Handbuch
der Wirtschaftsethik
Sind
Wirtschaft und Ethik vereinbar? Oder scheuen sie sich wie
der Teufel das Weihwasser? Landläufig wird die gesellschaftspolitische
Diskussion momentan beherrscht von der vereinfachten Vorstellung
eines neo-liberalen Weltwirtschaftssystems, daß nach
dem Ende des real existierenden Sozialismus die Weltherrschaft
angetreten habe. Im Zuge der Globalisierung zerstörten
wirtschaftliche Interessen immer mehr gewachsene Strukturen
politischer, gesellschaftlicher und kultureller Art, um
an die Stelle derer ethischer Werte einen einzigen anderen
Wert zu setzen: den Mehrwert. Die Umwelt schließlich
leide international unter der beschleunigten Produktivitätssteigerung
besonders. Auf eine einfache Formel gebracht: Mehrwert vs.
Wert(e).
So
vereinfacht diese Argumentationslinie, ob aus kommunitaristischen,
kirchlichen, linken, postkolonialen, nationalkonservativen
oder kulturellen Überzeugungen gespeist, gelegentlich
auch erscheinen mag, viele soziale und ökologische
Fehlentwicklungen lassen sich nicht wegdeuten. Der Markt
und mit ihm die Wirtschaft funktionieren nicht per se und
von alleine, ohne begleitende Maßnahmen, zum Vorteil
aller. Sucht man heute Antworten jenseits von Verteufelung
jedweden Profits auf der einen und der Verteidigung der
eigenen ökonomischen Überlegenheit auf der anderen
Seite, helfen normal sterblichen Lesern die Kaffeesatzdeutereien
selbst etablierter Tages- oder Wochenzeitungen beim Verständnis
globaler Wirtschaftszusammenhänge meist nur geringfügig
weiter.
Lohnenswerter,
wenn auch wesentlich komplizierter und arbeitsintensiver,
erscheint hingegen die Beschäftigung mit dem Ende 1999
erschienenen Handbuch der Wirtschaftsethik, herausgegeben
im Auftrag der Görres Gesellschaft im Gütersloher
Verlagshaus. In für den deutschsprachigen Raum bisher
einmaliger Art werden in komprimierter Form aus der Sicht
von Wirtschaftswissenschaftlern, Betriebswirtschaftlern,
Wirtschafts- und Sozialethikern die Verflechtungen von wirtschaftlichem
und ethischem Verhalten sowohl mikro- als auch makroökonomisch
untersucht.
In
vier Bänden auf über 2000 Seiten wird der Bogen
von einer grundsätzlichen Verhältnisbestimmung
der beiden Pole Wirtschaft und Ethik (Band1) gespannt über
die Frage, welche nationale und internationale Rahmenordnungen
heute noch - oder wieder -gebraucht werden, um globale Wirtschaft
nicht zum unkontrolliert eskalierenden Eigenläufer
werden zu lassen (Band2), über die Implikationen betriegswirtschaftlichen
Handelns für ethische Fragestellungen und vice versa
(Band3) bis hin zur Diskussion einzelner konkreter Handlungsfelder
(Band4). So rückt die Philosophie aus ihrem Elfenbeinturm,
indem sie sich in Richtung angewandter Ethik bewegt, während
die Wirtschafts- und Betriebswirtschaften über ihren
Tellerrand hinausgucken und andere Maximen als die der Profitmaximierung
zum Maßstab ihrer Überlegungen machen.
Endgültige,
heilsbringende Lösungen sind nach dem Ende der großen
sozialen und politischen Utopien nicht ernsthaft zu erwarten.

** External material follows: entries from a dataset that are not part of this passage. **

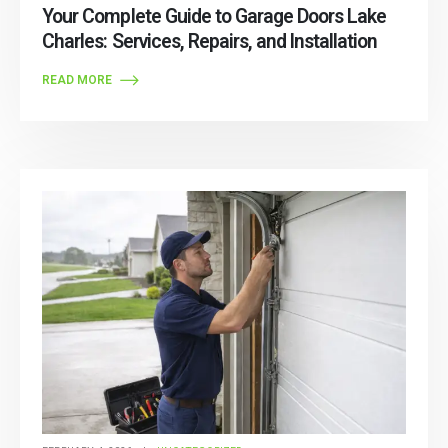
Your Complete Guide to Garage Doors Lake
Charles: Services, Repairs, and Installation
READ MORE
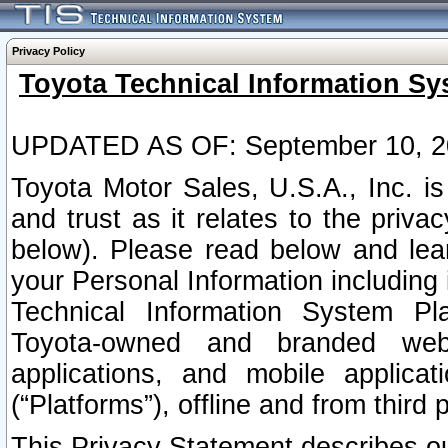
Privacy Policy
Toyota Technical Information Sy
UPDATED AS OF: September 10, 2
Toyota Motor Sales, U.S.A., Inc. i
and trust as it relates to the priva
below). Please read below and lea
your Personal Information including 
Technical Information System Plat
Toyota-owned and branded websi
applications, and mobile applicat
(“Platforms”), offline and from third p
This Privacy Statement describes our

Um so wichtiger sind Fragestellungen und Lösungsansätze,
die lokale Ereignisse und Entwicklungen in globalen Zusammenhängen
begreifen und dem Leser begreifbar machen. Das Handbuch
der Wirtschaftsethik deckt, ohne Vollständigkeit in
seinen Ansätzen oder Fragestellungen erreichen zu können/wollen,
dennocoh eine Vielzahl wichtiger Fragestellungen ab, seien
sie konkreter oder theoretischer Art. Aber was heißt
schon theoretisch? Ohne das Verständnis komplexer struktureller
Zusammenhänge und Hintergründe drohen populistische,
kurzfristige Lösungen globaler Probleme den Meinungsbildungsprozeß
und die politische Entscheidungsfindung zu dominieren.
Vorbildlich
ist deshalb die ausfürliche Behandlung grundlegender
Begriffe der Ethik wie auch der Wirtschaft im Handbuch gelungen,
Begriffe die feuilletonistisch häufig inflationär
benutzt werden, ohne daß damit üblicherweise
ein genaues Verständnis ihrer Bedeutung oder besser
gesagt ihrer miteinander streitenden Bedeutungen vermittelt
würde. Was verbirgt sich hinter Termini wie Bedürfnis,
Eigentum, dem Begriff der Arbeit, der Bevölkerungsentwicklung
aber auch ethischen Begriffen wie Nachhaltigkeit, Interdependenz,
Werten oder Folgenbewertung?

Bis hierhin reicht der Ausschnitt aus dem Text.